I want to go back briefly to the question raised by the member for Banks (Mr Melham) and the role of my former adviser. My former adviser left me on Friday 9 May and the following Monday he appeared as the chief adviser to the member for Oxley (Ms Hanson). I have to say that I regarded that as an act of treachery. I regarded that as an act of betrayal of me, of the local Liberal Party which gave him an enormous amount of support as the preselected candidate for Manly, and of a great many citizens of Manly who had reposed their trust and confidence in him.
Mr Martin Ferguson
—Was he in your faction?
Mr ABBOTT
—As a matter of fact, if we had factions in the Liberal Party—and we do not—he would have been in the other faction. It was, if you like, as a way of handing an olive branch to others that he entered my office.
Opposition members interjecting—
Mr DEPUTY SPEAKER (Mr Hollis)
—Order! The parliamentary secretary will be heard in silence.
Mr ABBOTT
—After he left my employ, I asked for a check to be made of his mobile phone calls. It became apparent that he had made dozens of phone calls on a departmental mobile phone, going back to late last year, to the member for Oxley and to David Ettridge. Obviously, these had absolutely nothing whatsoever to do with his duties as my staff member. They had absolutely nothing to do with his role in helping to liaise between the department and me. I wrote two letters to the departmental secretary seeking the investigation of those phone calls and seeking the recovery of any costs that were incurred that were not properly attributable to his work for me. I believe that those investigations are continuing.

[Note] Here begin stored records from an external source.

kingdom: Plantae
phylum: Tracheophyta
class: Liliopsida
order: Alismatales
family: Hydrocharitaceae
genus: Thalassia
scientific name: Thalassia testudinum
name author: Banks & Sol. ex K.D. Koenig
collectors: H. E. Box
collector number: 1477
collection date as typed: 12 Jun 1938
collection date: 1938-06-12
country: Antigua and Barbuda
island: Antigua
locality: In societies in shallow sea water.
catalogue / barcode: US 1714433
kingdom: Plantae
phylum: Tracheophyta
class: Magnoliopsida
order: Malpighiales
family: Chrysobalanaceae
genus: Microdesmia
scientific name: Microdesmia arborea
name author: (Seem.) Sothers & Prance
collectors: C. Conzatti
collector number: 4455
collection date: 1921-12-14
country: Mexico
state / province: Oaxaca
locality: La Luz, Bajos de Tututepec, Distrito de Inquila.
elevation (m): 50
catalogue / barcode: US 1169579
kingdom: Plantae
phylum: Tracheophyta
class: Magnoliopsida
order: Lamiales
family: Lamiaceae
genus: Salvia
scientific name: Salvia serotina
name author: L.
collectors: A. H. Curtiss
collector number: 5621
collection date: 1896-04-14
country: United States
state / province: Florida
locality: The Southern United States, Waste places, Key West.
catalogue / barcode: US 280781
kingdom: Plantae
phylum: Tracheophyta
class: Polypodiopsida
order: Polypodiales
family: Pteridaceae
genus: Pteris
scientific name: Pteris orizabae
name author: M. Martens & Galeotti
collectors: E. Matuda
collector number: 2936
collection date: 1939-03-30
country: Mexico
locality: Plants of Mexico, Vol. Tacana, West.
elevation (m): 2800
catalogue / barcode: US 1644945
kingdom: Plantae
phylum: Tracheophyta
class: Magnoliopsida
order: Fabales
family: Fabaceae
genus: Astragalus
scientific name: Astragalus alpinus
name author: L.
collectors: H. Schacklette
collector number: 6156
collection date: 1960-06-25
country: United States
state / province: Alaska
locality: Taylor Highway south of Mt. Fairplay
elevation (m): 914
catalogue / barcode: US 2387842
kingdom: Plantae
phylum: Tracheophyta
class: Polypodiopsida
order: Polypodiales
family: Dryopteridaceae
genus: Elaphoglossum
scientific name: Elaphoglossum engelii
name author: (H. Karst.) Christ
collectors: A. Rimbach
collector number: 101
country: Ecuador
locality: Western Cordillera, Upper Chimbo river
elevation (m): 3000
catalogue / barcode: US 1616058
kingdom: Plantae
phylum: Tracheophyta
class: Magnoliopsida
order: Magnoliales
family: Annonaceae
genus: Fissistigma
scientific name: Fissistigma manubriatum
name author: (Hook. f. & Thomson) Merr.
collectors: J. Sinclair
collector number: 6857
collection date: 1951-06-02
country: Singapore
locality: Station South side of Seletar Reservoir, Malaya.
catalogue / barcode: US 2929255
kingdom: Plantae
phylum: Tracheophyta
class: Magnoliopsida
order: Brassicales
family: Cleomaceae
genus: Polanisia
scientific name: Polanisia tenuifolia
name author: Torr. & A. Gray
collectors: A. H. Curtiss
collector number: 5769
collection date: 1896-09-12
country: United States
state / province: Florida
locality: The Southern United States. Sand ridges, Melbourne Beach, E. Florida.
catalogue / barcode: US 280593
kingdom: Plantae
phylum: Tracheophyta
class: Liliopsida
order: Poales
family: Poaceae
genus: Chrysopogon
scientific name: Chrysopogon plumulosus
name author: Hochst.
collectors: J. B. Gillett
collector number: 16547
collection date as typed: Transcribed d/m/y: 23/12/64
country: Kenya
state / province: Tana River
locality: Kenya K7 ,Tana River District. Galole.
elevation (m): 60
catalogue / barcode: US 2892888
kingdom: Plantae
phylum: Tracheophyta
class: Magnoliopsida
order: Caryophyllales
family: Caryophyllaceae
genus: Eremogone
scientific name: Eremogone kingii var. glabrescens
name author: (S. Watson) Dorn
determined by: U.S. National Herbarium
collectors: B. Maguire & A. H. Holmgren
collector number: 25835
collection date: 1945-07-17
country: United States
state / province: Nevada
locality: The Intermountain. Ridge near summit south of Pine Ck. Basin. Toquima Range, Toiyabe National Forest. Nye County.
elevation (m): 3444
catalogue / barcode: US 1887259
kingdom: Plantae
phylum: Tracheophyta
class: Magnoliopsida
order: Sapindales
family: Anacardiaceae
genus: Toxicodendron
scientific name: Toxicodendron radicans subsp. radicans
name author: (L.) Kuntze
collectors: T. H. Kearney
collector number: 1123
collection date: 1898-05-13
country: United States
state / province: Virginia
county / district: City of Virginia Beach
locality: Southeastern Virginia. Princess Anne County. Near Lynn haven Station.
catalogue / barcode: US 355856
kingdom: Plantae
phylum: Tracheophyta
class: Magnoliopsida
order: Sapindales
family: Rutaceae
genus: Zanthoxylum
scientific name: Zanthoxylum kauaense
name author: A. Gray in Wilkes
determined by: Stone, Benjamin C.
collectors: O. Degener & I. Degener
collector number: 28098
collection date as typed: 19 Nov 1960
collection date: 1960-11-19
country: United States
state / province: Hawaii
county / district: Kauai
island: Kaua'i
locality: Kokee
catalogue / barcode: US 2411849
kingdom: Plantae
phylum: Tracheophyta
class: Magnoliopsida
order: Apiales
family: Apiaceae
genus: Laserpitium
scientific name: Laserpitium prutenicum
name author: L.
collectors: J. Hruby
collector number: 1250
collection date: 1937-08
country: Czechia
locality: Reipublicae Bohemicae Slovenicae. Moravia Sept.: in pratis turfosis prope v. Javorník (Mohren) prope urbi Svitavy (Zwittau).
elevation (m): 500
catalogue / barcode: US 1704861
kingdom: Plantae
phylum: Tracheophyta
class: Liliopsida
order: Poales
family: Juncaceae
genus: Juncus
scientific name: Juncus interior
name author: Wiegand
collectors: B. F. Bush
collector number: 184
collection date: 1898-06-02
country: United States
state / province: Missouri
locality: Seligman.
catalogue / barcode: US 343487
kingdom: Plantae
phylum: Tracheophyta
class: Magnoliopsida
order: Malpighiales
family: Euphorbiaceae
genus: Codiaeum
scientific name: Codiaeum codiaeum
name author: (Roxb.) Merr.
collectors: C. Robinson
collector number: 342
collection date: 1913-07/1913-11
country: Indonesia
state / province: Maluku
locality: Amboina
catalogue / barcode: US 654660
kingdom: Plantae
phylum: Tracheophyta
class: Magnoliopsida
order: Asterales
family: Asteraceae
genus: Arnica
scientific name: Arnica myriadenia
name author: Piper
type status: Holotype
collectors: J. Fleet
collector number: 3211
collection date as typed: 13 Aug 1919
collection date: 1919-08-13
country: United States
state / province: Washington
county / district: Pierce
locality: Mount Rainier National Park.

Not long after he left my office, I was contacted by David Thomas, a former employee of the member for Oxley, who let me know that while my former staffer was employed by me he had attended some functions which again had absolutely nothing to do with his employment by me or his work in liaising with the department, but had everything to do with the moonlighting he had been doing for the member for Oxley.
I have also written to the Department of Administrative Services seeking an investigation of one trip and one section of another trip, because again I am absolutely determined to ensure that no costs will be incurred by the taxpayers for activities which helped to enable my former staffer to assist the member for Oxley.
Obviously, the behaviour of my former staffer is hugely embarrassing for me and for the local Liberal Party, but it is also a real problem for the member for Oxley. The member for Oxley has taken onto her staff someone with so little sense of propriety, someone with so little sense of discretion about the use of government resources that he was prepared to use those government resources quite freely in ways which had nothing to do with his work for me as the member for Warringah, nothing to do with his work for the electors of Warringah, and nothing whatsoever to do with his work for the department.
In fact, information provided by David Thomas suggests that not only did he do this when he was working for me but now that he is working for the member for Oxley, even though he is employed by her in her capacity as an independent member of parliament, he is working full-time on the establishment of the One Nation Party. This strikes me as being at odds with the spirit, if not the letter, of the provisions under which independent members get an extra staff entitlement.
There are some very serious issues for the member for Oxley here. She preaches restraint in the use of government funds, but it is hard to see that it is being practised. So far, the member for Oxley, as an independent, looks to resemble Senator Colston more than she does Ted Mack.